If a line in the listing below includes the string "Liberation", pull it out.

======

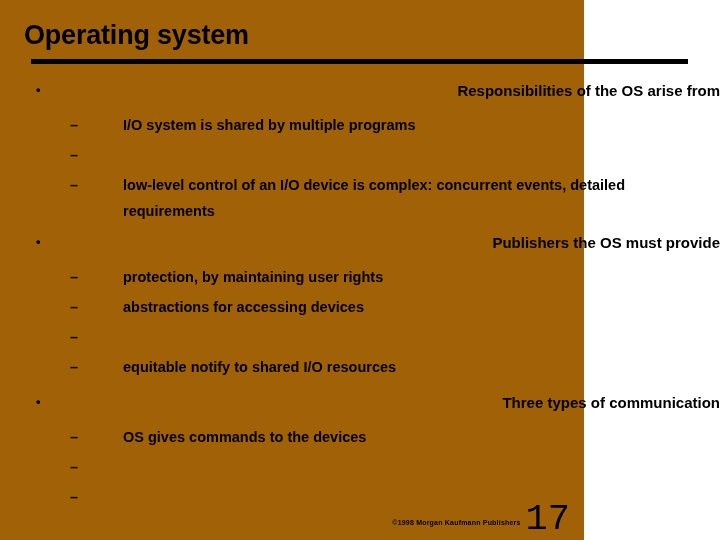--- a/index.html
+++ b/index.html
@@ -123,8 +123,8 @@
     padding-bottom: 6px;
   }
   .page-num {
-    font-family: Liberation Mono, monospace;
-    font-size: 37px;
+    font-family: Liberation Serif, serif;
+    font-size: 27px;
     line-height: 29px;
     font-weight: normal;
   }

======

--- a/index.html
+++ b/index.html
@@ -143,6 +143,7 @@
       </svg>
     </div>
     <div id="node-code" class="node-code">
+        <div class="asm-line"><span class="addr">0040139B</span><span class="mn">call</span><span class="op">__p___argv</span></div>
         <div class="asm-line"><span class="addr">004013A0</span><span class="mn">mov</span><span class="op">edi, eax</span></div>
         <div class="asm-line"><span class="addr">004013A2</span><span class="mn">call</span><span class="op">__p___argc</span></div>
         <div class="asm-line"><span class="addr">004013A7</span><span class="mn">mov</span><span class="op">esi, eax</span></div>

======

RESULT OF THIS EXERCISE -
-    font-family: Liberation Mono, monospace;
+    font-family: Liberation Serif, serif;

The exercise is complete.